When we first meet Accio Benassi (Propizio), he’s a fiery young student at a Catholic preparatory school in small-town Italy. It’s October 1962, and across the Atlantic, John F. Kennedy and Nikita Khrushchev are engaged in the 20th century’s greatest staring contest, over the appearance of Soviet missiles in Cuba. Passionate in his religious beliefs but too intellectually stubborn to be subservient, Accio is a cauldron of internal conflict. One minute he’s praying for the lost souls of Soviet communists; the next he’s masturbating in his dormitory bed to a photograph of a film star; the next he’s confessing that transgression to one of the school’s priests, demanding from him greater punishment – even assurances of damnation – for his mortal and sticky sin. Flash forward six years and Accio (now played by Germano) is still caught in his own peculiar maze of conflicting ideologies and passionate confusion: A fascist, then a communist, then a populist, then an ascetic, then a cuckolder, then a moralist, Accio wears his internal struggles like a badge of distinction, or at least proof of identity.
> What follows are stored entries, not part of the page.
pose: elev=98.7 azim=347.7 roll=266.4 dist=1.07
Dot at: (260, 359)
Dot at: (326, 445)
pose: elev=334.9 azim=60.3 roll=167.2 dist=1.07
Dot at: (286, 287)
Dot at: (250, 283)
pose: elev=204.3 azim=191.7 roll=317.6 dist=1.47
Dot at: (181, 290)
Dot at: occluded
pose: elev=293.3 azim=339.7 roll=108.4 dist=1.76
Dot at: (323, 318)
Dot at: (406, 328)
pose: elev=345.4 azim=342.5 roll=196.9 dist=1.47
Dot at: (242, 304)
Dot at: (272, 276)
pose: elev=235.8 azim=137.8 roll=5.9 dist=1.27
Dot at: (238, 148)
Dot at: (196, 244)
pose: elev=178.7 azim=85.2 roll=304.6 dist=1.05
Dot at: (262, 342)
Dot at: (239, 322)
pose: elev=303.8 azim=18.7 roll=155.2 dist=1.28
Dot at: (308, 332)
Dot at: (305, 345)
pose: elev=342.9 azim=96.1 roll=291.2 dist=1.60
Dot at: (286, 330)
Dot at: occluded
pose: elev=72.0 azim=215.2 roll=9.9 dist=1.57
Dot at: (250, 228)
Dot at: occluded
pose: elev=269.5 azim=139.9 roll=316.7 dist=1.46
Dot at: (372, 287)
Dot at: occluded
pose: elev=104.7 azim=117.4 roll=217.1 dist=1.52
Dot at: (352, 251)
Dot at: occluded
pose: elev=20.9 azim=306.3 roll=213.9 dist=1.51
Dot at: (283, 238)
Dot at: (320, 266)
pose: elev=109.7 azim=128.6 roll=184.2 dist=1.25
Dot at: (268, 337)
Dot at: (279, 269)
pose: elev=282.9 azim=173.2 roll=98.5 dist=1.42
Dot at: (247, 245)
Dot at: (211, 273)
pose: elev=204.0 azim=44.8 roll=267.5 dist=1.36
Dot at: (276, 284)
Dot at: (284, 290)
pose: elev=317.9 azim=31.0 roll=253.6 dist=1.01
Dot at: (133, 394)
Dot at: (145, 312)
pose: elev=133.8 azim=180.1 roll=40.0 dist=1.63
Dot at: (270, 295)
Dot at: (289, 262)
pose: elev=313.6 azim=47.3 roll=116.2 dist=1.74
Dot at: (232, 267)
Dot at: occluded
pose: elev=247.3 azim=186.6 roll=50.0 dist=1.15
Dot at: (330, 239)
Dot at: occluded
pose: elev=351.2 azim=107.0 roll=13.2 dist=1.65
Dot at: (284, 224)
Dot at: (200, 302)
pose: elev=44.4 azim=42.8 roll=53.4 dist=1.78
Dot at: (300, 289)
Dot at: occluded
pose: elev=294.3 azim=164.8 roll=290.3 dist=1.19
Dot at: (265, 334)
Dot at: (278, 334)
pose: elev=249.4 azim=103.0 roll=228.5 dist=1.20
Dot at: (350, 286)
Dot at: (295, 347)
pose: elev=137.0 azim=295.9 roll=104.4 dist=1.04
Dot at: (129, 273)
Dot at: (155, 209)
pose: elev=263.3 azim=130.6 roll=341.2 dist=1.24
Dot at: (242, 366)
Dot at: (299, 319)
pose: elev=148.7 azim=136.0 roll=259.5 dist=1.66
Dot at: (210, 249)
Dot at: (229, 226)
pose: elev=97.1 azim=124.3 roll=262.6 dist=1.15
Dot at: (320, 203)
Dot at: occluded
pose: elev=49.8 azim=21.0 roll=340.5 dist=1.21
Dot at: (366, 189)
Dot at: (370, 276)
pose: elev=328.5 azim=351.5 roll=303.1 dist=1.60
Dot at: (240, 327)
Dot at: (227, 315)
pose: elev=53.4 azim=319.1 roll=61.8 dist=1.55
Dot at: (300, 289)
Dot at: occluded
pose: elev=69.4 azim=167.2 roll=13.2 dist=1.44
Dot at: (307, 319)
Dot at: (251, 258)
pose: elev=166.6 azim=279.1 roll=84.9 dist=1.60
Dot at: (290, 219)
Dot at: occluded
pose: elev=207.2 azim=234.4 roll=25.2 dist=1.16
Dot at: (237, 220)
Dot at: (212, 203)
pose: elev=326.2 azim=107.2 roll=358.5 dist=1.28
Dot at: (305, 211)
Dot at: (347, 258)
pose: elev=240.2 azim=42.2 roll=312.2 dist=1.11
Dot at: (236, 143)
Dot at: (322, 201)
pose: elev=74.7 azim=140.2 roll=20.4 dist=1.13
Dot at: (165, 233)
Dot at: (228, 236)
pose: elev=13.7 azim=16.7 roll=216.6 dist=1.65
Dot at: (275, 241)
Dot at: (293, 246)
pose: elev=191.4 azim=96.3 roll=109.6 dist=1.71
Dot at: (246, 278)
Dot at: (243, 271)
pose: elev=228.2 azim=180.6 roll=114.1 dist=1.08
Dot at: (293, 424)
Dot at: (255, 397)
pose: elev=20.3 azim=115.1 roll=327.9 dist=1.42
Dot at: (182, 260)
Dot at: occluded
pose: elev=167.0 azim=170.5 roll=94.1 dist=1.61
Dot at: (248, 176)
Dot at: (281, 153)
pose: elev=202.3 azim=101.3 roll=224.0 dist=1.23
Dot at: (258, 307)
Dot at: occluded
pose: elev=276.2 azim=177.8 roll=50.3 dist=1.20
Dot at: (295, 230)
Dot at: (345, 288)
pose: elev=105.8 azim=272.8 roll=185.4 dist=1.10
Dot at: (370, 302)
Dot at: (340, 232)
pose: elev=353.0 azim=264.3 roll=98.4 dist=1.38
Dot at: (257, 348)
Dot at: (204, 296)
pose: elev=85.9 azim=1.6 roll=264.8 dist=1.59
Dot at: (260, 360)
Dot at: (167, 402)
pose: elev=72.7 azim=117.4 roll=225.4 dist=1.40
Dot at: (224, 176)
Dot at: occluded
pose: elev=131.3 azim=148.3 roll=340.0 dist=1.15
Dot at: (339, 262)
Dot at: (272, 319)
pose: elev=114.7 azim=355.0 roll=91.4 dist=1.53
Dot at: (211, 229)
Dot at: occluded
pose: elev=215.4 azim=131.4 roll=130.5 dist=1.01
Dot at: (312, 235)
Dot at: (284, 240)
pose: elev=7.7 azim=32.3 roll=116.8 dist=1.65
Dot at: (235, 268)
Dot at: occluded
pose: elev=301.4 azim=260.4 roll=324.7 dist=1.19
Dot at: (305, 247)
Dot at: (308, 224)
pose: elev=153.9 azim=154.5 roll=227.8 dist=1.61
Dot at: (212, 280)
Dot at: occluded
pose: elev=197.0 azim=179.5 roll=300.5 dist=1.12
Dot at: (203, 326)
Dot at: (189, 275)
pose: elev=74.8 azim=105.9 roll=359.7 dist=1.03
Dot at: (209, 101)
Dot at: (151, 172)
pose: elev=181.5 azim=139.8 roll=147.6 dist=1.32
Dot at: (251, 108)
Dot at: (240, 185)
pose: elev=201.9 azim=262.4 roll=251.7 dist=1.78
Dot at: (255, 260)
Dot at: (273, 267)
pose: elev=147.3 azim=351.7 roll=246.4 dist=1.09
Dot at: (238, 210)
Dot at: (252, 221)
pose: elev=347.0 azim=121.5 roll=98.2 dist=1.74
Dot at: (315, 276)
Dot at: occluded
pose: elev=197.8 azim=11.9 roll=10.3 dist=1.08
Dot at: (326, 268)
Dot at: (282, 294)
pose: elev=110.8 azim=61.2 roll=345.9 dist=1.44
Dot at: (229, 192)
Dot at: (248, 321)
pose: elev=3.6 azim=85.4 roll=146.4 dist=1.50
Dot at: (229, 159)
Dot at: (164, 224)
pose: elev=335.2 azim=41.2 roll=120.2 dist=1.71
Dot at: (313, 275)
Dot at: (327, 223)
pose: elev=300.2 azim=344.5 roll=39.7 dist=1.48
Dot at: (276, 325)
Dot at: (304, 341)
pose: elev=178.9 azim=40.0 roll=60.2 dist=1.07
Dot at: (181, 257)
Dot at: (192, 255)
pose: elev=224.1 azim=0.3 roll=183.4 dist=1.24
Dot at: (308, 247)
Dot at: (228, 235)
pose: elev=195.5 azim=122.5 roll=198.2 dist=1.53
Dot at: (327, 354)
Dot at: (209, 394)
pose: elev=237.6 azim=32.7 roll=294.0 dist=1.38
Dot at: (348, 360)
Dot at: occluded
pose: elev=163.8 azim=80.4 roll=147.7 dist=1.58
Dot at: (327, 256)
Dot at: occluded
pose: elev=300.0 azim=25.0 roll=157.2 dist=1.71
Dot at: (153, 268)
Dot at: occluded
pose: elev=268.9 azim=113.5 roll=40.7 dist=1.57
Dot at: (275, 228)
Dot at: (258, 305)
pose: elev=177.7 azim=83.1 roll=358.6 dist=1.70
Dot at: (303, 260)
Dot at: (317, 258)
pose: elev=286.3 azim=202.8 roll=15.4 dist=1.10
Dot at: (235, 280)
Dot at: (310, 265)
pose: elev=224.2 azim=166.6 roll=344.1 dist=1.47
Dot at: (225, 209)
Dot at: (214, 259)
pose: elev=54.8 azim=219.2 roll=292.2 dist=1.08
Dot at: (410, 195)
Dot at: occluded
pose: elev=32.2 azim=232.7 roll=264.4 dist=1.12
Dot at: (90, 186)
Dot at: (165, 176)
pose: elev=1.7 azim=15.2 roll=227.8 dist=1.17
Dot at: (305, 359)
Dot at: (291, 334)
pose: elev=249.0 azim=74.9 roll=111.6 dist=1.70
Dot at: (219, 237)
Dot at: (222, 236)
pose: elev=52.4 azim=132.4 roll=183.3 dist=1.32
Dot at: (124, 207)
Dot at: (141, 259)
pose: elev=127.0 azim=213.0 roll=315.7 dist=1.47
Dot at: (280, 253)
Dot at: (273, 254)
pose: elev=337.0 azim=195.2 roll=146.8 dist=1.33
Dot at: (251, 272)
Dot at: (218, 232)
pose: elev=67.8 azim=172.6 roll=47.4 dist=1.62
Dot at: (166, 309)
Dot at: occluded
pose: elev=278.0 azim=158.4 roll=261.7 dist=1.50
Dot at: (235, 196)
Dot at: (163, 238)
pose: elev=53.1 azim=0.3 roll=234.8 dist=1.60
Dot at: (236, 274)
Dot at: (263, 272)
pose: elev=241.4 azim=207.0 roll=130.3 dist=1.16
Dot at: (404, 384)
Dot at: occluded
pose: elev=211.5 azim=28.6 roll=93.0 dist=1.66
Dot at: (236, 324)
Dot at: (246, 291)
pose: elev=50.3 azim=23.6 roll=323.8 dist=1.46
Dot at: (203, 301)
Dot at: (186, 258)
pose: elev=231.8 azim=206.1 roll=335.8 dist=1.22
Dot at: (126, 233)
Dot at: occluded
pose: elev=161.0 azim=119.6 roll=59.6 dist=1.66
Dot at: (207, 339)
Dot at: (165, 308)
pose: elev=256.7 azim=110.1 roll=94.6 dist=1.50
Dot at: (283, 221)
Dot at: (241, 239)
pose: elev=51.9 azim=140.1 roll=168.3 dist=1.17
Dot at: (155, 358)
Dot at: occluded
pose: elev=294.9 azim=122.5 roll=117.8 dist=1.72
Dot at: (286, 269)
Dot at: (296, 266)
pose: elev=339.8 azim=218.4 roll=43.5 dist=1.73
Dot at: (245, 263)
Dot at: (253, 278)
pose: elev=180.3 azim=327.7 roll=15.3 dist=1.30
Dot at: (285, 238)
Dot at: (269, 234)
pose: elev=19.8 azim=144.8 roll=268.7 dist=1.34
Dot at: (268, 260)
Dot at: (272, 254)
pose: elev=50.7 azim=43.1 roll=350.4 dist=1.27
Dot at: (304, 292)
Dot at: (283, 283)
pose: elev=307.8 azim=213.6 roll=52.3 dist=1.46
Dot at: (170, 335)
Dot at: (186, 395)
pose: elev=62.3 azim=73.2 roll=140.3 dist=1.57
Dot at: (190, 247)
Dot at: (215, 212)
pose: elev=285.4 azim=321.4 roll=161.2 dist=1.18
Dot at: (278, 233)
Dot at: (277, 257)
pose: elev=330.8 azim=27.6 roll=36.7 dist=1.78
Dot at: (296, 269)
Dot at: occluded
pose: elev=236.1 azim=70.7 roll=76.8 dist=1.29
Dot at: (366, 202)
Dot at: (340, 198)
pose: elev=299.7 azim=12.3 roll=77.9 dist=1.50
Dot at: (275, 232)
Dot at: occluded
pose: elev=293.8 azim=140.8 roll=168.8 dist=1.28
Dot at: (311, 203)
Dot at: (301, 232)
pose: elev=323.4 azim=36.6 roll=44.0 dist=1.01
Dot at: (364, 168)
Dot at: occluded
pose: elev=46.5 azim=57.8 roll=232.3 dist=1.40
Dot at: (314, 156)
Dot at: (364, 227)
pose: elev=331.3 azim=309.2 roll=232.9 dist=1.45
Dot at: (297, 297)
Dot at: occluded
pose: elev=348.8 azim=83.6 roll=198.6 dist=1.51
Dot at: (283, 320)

He greets each change of loyalty with the religious fervor of the newly converted, which is to say he’s a mercurial character that any actor would find difficult getting a handle on, much less one who’s only 27 years old. But Germano – who, if this performance is any indication, deserves a long career – navigates all of Accio’s philosophical twists and turns masterfully, never shying away from his internal contradictions or inconsistencies, or his lightning-quick temper. Like the Robert De Niro of Taxi Driver
and Raging Bull
, Germano wears his intensity where everyone can see it bubbling, ready to explode at any moment but more terrifying for not yet having done so. He is the subtle and complex soul of Luchetti’s film, which, like its protagonist, isn’t sure what it wants to be. Is it a family drama about two brothers locked in lifelong struggle? Is it a love triangle set against the political and social turmoil of the 1960s? Is it a parable about the dangers of blind faith in ideology? I suppose, in the end, My Brother Is an Only Child
is a coming-of-age story about a young man who – like the era he was born into – has no idea how to come of age, except by violent fits and starts, in all directions, to varying ends, and ready to change course whenever the mood strikes.